Ray Cluster Setup#
This document provides detailed information about Ray cluster setup and management in Agoge.
Overview of Ray Cluster Management#
Agoge uses Ray for distributed training and evaluation. The Ray launch scripts have been designed to support different operational workflows while maintaining a consistent interface. All scripts must be run from the repository root directory.
Launch Scripts Architecture#
The Ray launch scripts consist of several components:
- launch_utils.sh: Core utilities for environment setup, Ray cluster management, and job submission
- launch_ray.sh: Unified script with
--modeparameter to support different flows - launch_with_ray.sh: SBATCH wrapper for submit flow (start, run command, exit)
- launch_ray.slurm: SBATCH wrapper for attached flow (start and keep running)
Usage Workflows#
Agoge supports three primary workflows for Ray cluster management:
Flow 1: SBATCH + Execute (Submit Mode)#
This workflow starts a Ray cluster, runs a command, and exits when the command completes.
# Start cluster, run command, exit when done
sbatch hpc/launch_with_ray.sh uv run src/agoge/entrypoints/eval.py paths=gcs
# Scale to multiple nodes
sbatch --nodes=2 --gpus-per-node=8 hpc/launch_with_ray.sh uv run src/agoge/entrypoints/eval.py paths=gcs
# Run tests with Ray
sbatch hpc/launch_with_ray.sh uv run pytest tests/integration/test_sft.py -v -s
Flow 2: Interactive/Attached Mode#
This workflow starts a Ray cluster in an interactive session and keeps it running, allowing you to submit multiple jobs to the same cluster.
# Start Ray cluster in attached mode (interactive session)
./hpc/launch_ray.sh --mode=attached
# For explicit environment setting
./hpc/launch_ray.sh --mode=attached --env=gcp_slurm
When the cluster starts, you'll see connection instructions in the console output, including:
- The Ray dashboard URL for job submission (
RAY_API_SERVER_ADDRESS) - The address for ray.init() in Python code (
RAY_ADDRESS)
Flow 3: SBATCH + Standby Cluster#
This workflow submits a SLURM job that starts a Ray cluster and keeps it running in attached mode, allowing you to submit jobs to it from any terminal.

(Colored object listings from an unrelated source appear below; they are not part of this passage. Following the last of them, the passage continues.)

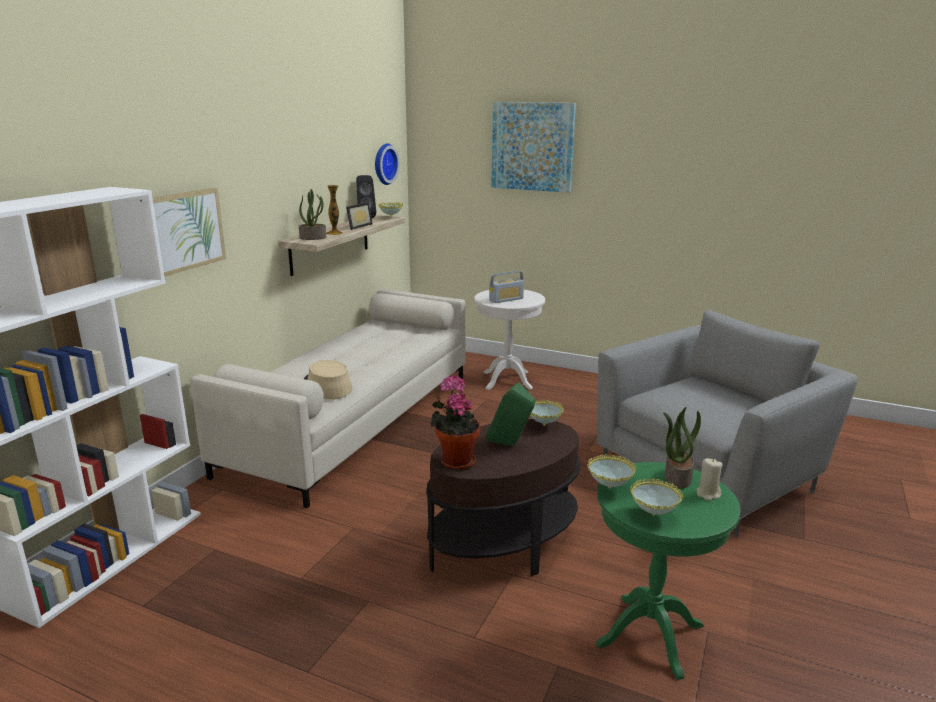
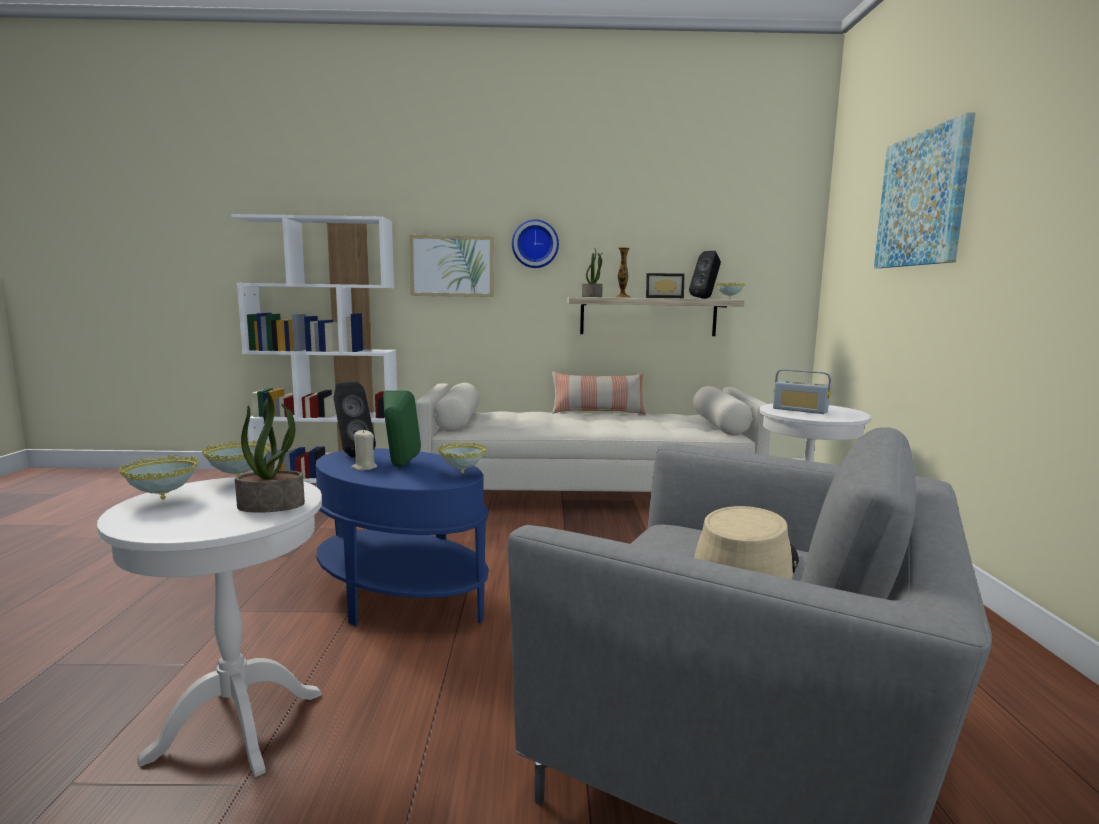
camera: 65 degrees right, 10 degrees down
(321, 347) = (597, 412): none -> pillow
(326, 386) = (512, 423): beige hat -> beige hat (745, 563)
(383, 164) = (765, 245): wall clock -> wall clock (535, 244)
(455, 460) = (351, 455): potted plant -> black speaker
(503, 546) = (401, 598): brown side table -> blue side table
(650, 635) = (236, 726): green side table -> white side table
(708, 494) = (218, 522): beige candle -> beige candle (364, 467)

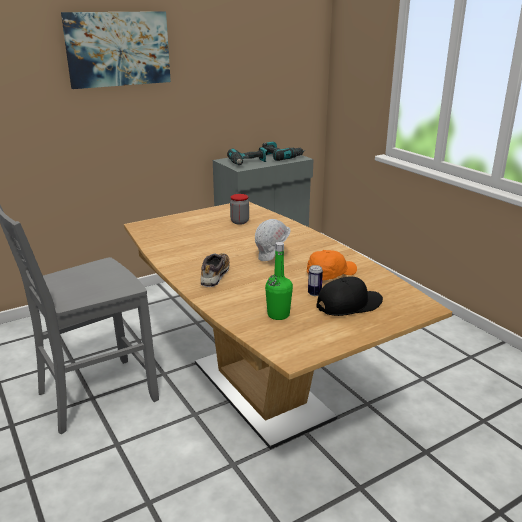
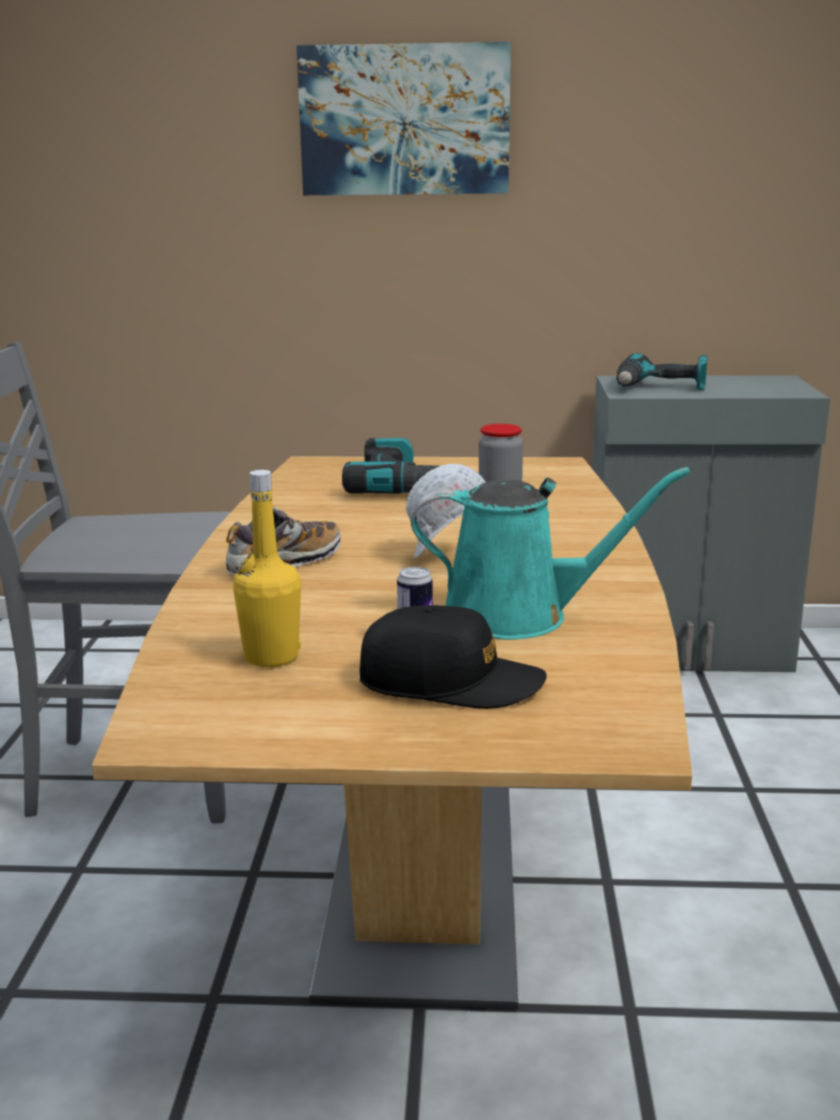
camera: 35 degrees right, 5 degrees down
(278, 315) = (271, 657): green bottle -> yellow bottle
(281, 157) = (757, 386): power drill -> power drill (397, 485)
(330, 274) = (518, 615): orange cap -> turquoise watering can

# Start a persistent Ray cluster via SLURM
sbatch hpc/launch_ray.slurm
After starting the cluster, check the log file to find connection information:
# View connection information
cat slurm_logs/latest.out
Environment Configuration#
Key Environment Variables#
The Ray launch scripts use several environment variables that can be configured:
| Variable | Default | Description |
|---|---|---|
RAY_TCP_PORT |
6388 | TCP port for Ray head (for ray.init) |
RAY_DASHBOARD_PORT |
8265 | HTTP port for Ray dashboard (for ray job submit) |
RAY_API_SERVER_ADDRESS |
- | URL for Ray job submission (http://<host>:<port>) |
RAY_TCP_ADDRESS |
- | Internal TCP address variable (not used directly by ray.init()) |
RAY_ADDRESS |
- | Official Ray environment variable for ray.init() (host:port) |
ENABLE_GCP_ENV |
true | Enable NCCL configuration for GCP environment |
UV_VENV_SEED |
false/true | Whether to seed UV venv (false in launch_ray.sh, true in launch_with_ray.sh) |
Connection Methods#
There are two primary ways to connect to a Ray cluster:
- For ray job submit (CLI):
# Set environment variable
export RAY_API_SERVER_ADDRESS='http://<head-node-ip>:8265'
ray job submit --working-dir . -- uv run src/script.py
# OR specify directly
ray job submit --address 'http://<head-node-ip>:8265' --working-dir . -- uv run src/script.py
- For ray.init() in Python code:
# Method 1: Automatic connection (recommended)
import ray
ray.init(address="auto")
# Method 2: Manual connection via environment variable
# First set the environment variable:
# export RAY_ADDRESS='<head-node-ip>:6388' # This is the official Ray environment variable
import ray
ray.init() # Will automatically use RAY_ADDRESS environment variable
Environment Types#
Currently, the scripts support the gcp_slurm environment type, which sets up appropriate cache directories:
SCRATCH_HOME- Base scratch directoryTRITON_CACHE_DIR- Triton kernel cacheHF_HOME- Hugging Face cacheUV_CACHE_DIR- UV package cache
The environment type is specified with the --env parameter to launch_ray.sh or as the first parameter to the main() function in launch_utils.sh.